Thursday, January 9, 2014

The Dinner - Herman Koch

The Dinner
Herman Koch

In a upscale restaurant in Amsterdam the Lohman family reunites for a very unique dining experience. Their dinner won't be filled with just mindless chit chat and long descriptions of courses.  No matter how many times they look over the menu or talk about the latest poll results it won't change the fact that their children have done something terrible, and that these two sets of parents will do anything to protect them.

I thought I knew what I was getting into when I started The Dinner. I didn't.  The book is split into different courses. With each one you learn more about the Lohman family, and the events that brought them all together. I should backtrack. The Lohman's are Serge, who is running for Prime Minister, his wife Babette, his frankly unstable brother Paul, and Paul's wife Claire.  I don't think it's too much of a spoiler to tell you that they're all awful people. At 320 pages The Dinner should be a breeze. The theme's are interesting - nature versus nurture, family and the crumbling of society - and they each play huge roles on almost every page. Only it's hard to be interesting in these concepts when every single person, from Paul to the wait staff are irritating. Not every narrator has to be likeable but at some point there should be a character you have some positive feelings for. Even a homeless woman who is described near the end of the novel barely gets more than pity from me. Really, these are not people you would ever want to be in line behind at Starbucks.

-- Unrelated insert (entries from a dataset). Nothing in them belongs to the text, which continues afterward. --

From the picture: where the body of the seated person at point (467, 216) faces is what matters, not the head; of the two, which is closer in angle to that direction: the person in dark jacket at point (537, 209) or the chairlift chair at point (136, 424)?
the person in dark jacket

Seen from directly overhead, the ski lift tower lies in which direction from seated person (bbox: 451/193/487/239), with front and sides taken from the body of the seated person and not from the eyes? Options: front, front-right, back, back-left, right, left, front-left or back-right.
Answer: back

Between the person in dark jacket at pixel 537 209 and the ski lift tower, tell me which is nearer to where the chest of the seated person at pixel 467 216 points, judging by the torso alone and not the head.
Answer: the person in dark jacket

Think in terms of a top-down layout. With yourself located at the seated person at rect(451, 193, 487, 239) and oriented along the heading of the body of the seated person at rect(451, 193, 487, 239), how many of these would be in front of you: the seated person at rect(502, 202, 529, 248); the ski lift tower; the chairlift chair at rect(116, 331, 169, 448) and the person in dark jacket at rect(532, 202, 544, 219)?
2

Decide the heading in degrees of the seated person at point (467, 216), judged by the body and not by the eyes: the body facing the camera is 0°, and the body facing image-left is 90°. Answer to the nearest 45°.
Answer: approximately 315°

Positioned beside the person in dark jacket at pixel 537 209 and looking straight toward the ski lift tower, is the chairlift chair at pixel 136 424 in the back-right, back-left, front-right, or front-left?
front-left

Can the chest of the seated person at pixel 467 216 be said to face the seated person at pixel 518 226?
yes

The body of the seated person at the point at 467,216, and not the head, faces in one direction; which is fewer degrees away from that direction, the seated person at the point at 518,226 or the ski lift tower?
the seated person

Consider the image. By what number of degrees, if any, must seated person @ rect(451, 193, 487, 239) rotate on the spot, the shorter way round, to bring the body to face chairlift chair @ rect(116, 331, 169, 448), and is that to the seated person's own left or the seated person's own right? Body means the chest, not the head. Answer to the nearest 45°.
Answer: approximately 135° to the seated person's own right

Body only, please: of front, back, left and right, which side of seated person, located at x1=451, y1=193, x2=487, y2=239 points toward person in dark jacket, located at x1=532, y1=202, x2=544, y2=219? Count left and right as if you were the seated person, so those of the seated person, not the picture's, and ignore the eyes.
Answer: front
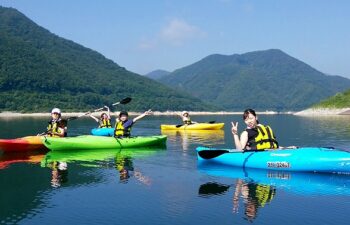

While I absolutely hated all of the main characters and a large chunk of the supporting ones I did enjoy a few things about The Dinner. For starters Paul is an incredibly unreliable narrator. Maybe that's why everyone comes off so bad? I'll let you decide that for yourself. The real trick here is that you don't discover exactly how skewed his perspective is until late in the novel when his backstory becomes important. The backstory was another thing I appreciated, even if it was a bit heavy handed.. Instead of large chunks of exposition you're treated to little scenes that really attempted to make these awful people feel real.

At the end of the day the story isn't enough to make up for all of the flaws working against Koch's novel. He set out to tackle some pretty big themes and just fell short of making anything stick.  Possibly the worst thing going against The Dinner is that I gave it three stars on goodreads. It's not bad enough to make me angry, or good enough for me to recommend. At the end of the day it's just taking up space on my Kindle.


2 comments:

Idea-ist said...

Great review!--Well timed too, GRs keeps recc'ing this for me and haven't been impressed enough to add it to my list...

"He set out to tackle some pretty big themes and just fell short of making anything stick."
Don't you hate when that happens? A good premise, a bad execution.

@Get Lost in Lit

PattisPages said...

I agree with almost everything you said, but somehow I found the book more compelling than you did. Also, the topic is timely, as I'm reading more and more about the possibility of parents being punished for the deeds of their children. It makes for good "dinner" conversation.